The overall incidence of non-GI adverse events in EC-MPS-converted group was significantly higher than that of MMF continued group. However, the incidence of non-GI adverse events with a suspected relation to study drug, serious adverse events, and discontinuation of study drug were similar between both groups. In addition, baseline characteristics in EC-MPS-converted group showed a greater prevalence of younger and female patients, and it might be associated with increment of non-GI adverse events. Therefore, greater non-GI adverse events of EC-MPS-converted group in this trial could not be the barrier for EC-MPS conversion.

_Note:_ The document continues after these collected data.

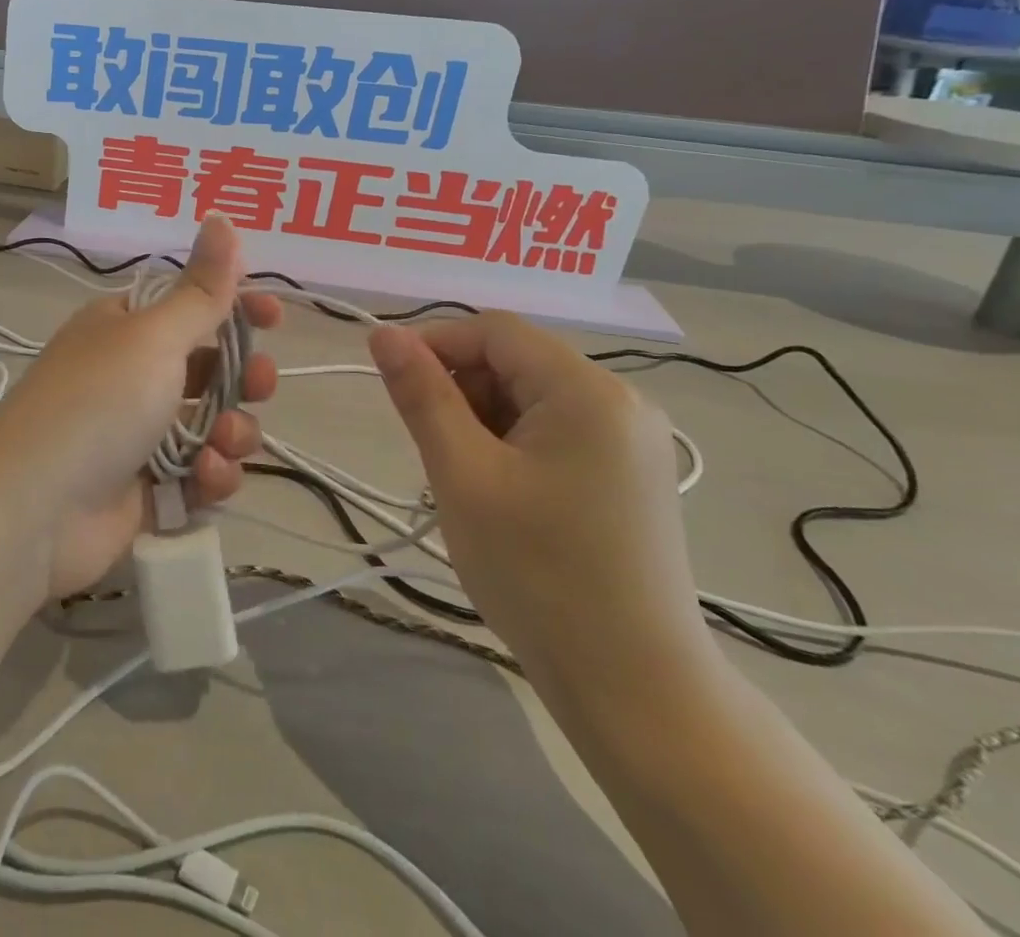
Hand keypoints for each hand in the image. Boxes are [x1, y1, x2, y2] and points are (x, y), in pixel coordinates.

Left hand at [0, 215, 280, 601]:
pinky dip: (211, 476)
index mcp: (125, 327)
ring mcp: (140, 434)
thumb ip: (201, 288)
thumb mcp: (154, 336)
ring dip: (232, 432)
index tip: (273, 315)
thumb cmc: (98, 402)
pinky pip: (200, 474)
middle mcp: (132, 375)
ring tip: (223, 443)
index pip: (191, 304)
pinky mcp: (149, 489)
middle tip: (259, 384)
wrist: (36, 510)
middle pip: (211, 367)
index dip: (235, 306)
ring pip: (213, 424)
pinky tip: (206, 479)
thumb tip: (222, 216)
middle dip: (244, 377)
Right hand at [368, 314, 709, 691]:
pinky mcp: (633, 474)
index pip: (494, 331)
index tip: (395, 388)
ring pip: (533, 399)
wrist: (635, 690)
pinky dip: (516, 447)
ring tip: (470, 485)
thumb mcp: (463, 476)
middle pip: (517, 362)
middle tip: (438, 455)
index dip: (436, 346)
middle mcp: (622, 401)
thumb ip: (422, 396)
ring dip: (486, 423)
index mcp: (587, 390)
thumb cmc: (538, 574)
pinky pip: (557, 431)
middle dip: (464, 392)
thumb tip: (384, 334)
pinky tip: (505, 499)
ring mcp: (633, 440)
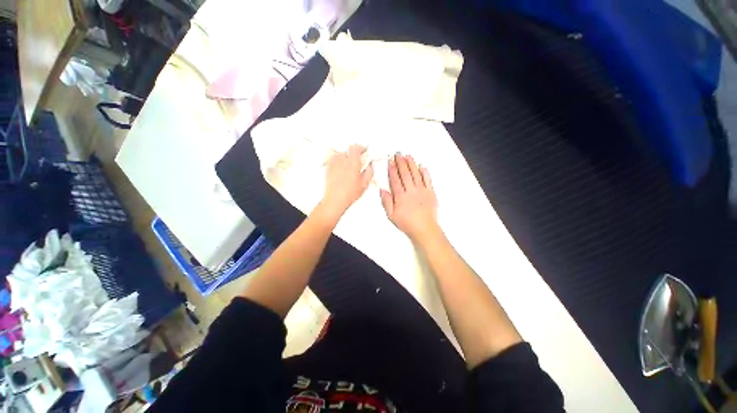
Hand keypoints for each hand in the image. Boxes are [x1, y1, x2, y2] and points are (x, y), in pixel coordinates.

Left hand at [321, 145, 373, 218]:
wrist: (335, 200)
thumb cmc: (348, 193)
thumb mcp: (364, 184)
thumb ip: (369, 172)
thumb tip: (370, 167)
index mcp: (353, 162)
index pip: (356, 147)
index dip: (361, 147)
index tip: (364, 150)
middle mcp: (342, 160)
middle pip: (348, 150)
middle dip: (354, 153)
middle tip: (358, 159)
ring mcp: (333, 163)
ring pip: (340, 154)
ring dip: (345, 156)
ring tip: (349, 164)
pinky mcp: (328, 168)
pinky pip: (332, 159)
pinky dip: (336, 160)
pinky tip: (339, 166)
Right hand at [380, 153, 440, 241]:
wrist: (425, 229)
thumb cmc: (407, 223)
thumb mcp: (391, 215)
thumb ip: (386, 202)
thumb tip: (382, 189)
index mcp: (400, 196)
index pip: (395, 179)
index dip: (392, 169)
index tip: (390, 161)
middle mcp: (411, 190)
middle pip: (405, 174)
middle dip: (401, 162)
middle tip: (398, 153)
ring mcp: (422, 190)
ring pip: (416, 174)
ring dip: (412, 164)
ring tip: (408, 156)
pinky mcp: (431, 192)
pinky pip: (428, 180)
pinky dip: (425, 172)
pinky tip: (422, 166)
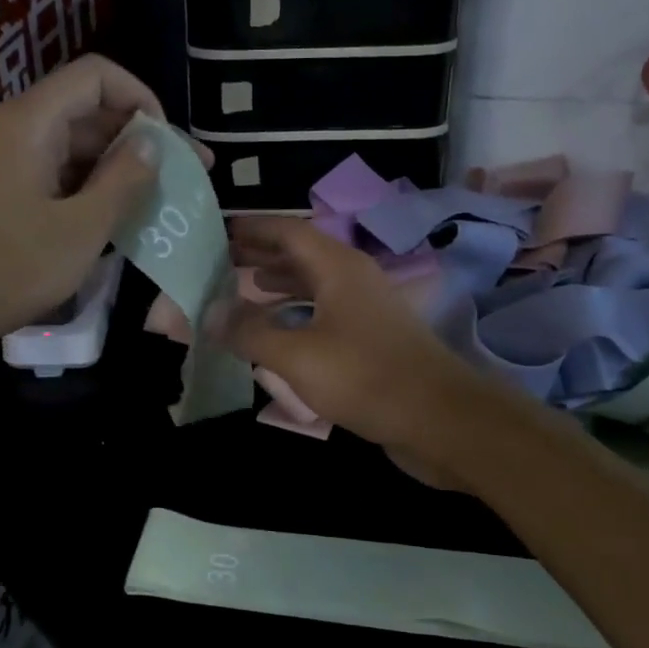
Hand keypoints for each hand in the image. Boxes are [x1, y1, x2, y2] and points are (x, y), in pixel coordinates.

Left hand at [0, 55, 166, 352]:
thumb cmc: (7, 266)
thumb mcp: (81, 228)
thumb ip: (123, 181)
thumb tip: (152, 146)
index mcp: (34, 121)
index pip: (98, 75)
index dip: (141, 99)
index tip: (168, 145)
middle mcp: (21, 129)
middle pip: (90, 110)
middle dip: (139, 139)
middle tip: (184, 177)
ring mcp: (12, 162)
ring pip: (78, 147)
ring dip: (119, 170)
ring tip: (159, 203)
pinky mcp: (8, 193)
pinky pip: (61, 176)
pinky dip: (94, 191)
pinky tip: (120, 221)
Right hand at [219, 218, 497, 467]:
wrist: (439, 419)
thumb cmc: (365, 377)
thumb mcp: (297, 355)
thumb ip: (250, 332)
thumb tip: (209, 313)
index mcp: (338, 268)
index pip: (290, 231)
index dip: (255, 228)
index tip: (222, 230)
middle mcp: (354, 280)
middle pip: (303, 255)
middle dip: (263, 254)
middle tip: (224, 258)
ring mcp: (368, 310)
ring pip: (316, 285)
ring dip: (281, 283)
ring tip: (246, 287)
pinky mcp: (373, 340)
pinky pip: (326, 313)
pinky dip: (298, 313)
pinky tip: (280, 331)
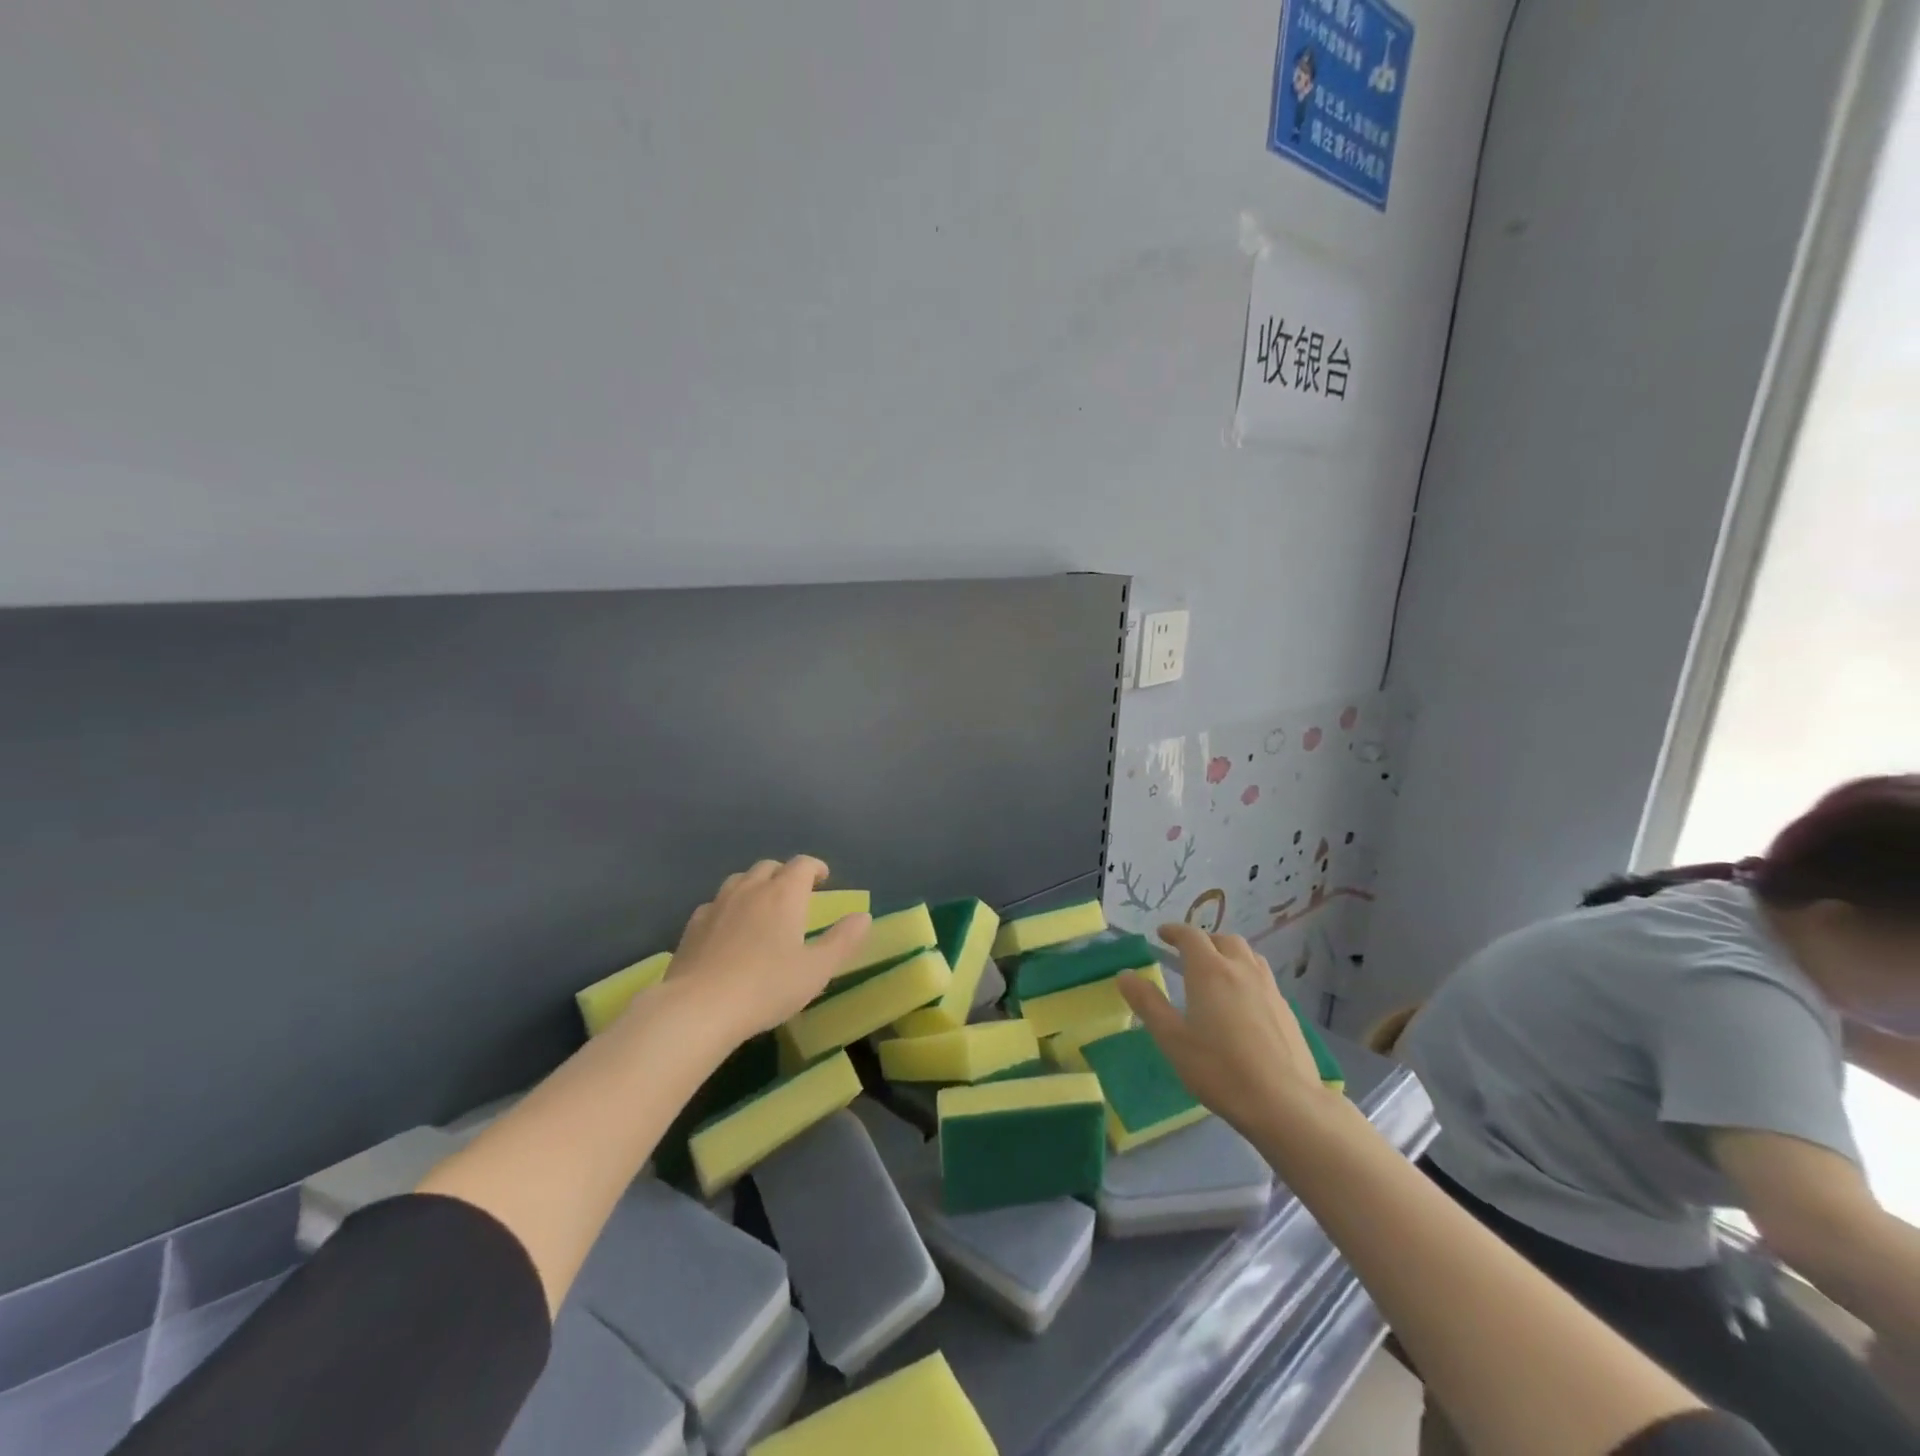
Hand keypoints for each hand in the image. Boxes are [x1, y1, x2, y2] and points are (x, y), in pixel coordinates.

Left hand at [667, 857, 870, 1043]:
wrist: (699, 1008)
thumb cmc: (767, 987)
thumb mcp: (817, 969)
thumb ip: (843, 940)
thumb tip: (863, 916)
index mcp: (784, 894)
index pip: (802, 865)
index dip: (815, 868)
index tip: (823, 879)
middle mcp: (751, 889)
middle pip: (769, 867)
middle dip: (785, 874)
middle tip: (795, 894)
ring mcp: (718, 905)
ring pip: (740, 880)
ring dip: (755, 885)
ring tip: (762, 907)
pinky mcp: (693, 925)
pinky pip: (715, 903)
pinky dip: (729, 907)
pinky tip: (728, 928)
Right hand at [1119, 923, 1333, 1138]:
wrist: (1284, 1102)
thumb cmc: (1220, 1069)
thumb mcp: (1172, 1039)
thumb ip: (1148, 1003)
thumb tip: (1125, 974)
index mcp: (1210, 971)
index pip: (1191, 936)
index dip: (1174, 931)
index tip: (1162, 934)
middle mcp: (1241, 970)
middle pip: (1224, 940)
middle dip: (1204, 941)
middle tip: (1188, 955)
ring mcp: (1269, 988)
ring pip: (1248, 956)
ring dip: (1229, 954)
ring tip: (1218, 972)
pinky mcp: (1287, 1010)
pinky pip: (1263, 978)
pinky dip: (1247, 976)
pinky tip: (1244, 1003)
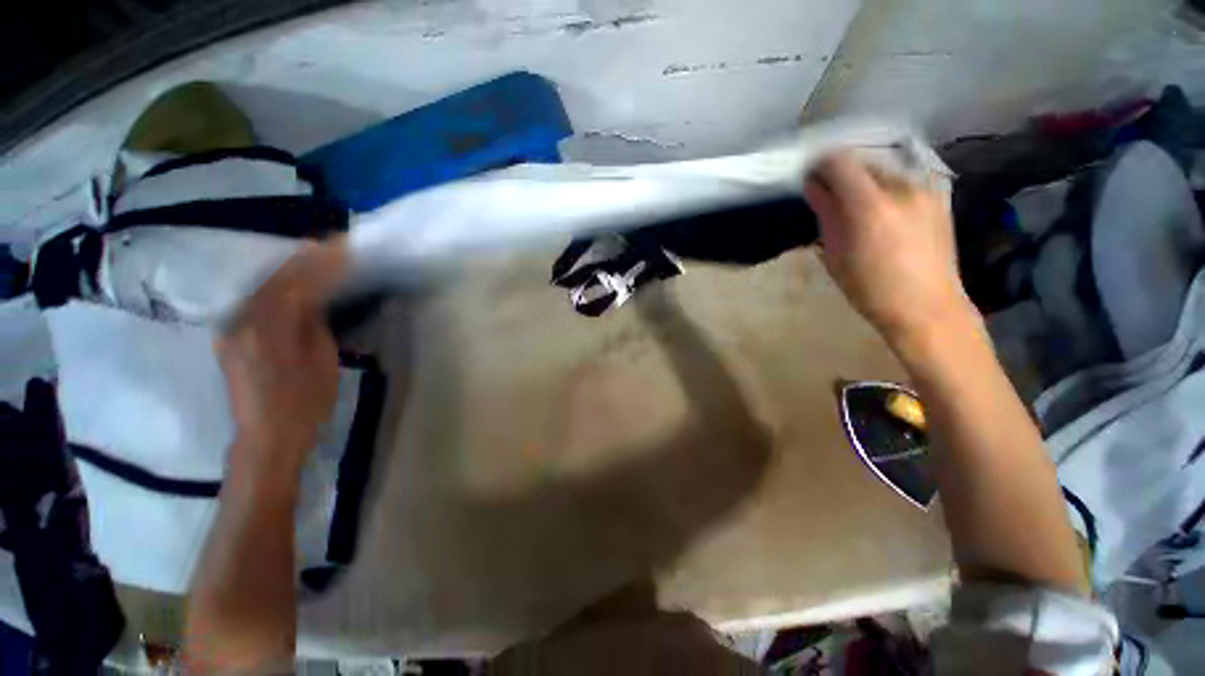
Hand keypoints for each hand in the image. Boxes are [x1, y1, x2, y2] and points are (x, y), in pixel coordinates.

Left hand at [216, 241, 347, 464]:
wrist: (266, 436)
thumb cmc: (304, 403)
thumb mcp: (321, 363)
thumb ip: (314, 326)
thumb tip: (313, 301)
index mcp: (268, 330)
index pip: (294, 285)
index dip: (318, 264)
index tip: (340, 248)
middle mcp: (241, 323)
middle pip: (273, 282)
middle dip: (301, 261)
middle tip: (326, 244)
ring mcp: (232, 331)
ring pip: (260, 289)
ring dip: (287, 271)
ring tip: (310, 256)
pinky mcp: (231, 339)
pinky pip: (253, 303)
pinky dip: (274, 288)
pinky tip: (288, 282)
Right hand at [803, 152, 973, 346]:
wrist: (927, 306)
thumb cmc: (870, 288)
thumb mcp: (836, 254)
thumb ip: (825, 214)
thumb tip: (814, 188)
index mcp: (869, 205)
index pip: (839, 161)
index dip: (819, 166)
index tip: (809, 181)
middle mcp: (901, 186)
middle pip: (861, 162)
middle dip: (840, 175)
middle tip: (828, 199)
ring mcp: (925, 189)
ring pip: (883, 170)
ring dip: (863, 183)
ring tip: (856, 210)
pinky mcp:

In the present study, placebo effect can not be completely ruled out. Because neither investigators nor patients were blinded, EC-MPS conversion might have implied to the patients that GI-side effects would be alleviated. However, the significant improvements of GSRS and GIQLI score scores were observed after EC-MPS conversion, and OTE rated by patients and physicians showed consistent results. These findings suggest that observed improvements cannot be explained solely by the placebo effect.
In conclusion, a conversion from MMF to EC-MPS improves GI-related symptom and HRQoL in tacrolimus-treated renal transplant recipients with GI burdens. The efficacy and safety of EC-MPS conversion helps to optimize patient functioning and well-being. Ultimately, these improvements translate into an increased medication compliance and adherence, which may lead to further improvements in graft survival rates.
The authors would like to acknowledge the collaboration and commitment of all the local investigators and their staff, without whom the present study would not have been possible.
This study was funded by Novartis Pharmaceuticals Corporation in December 2009.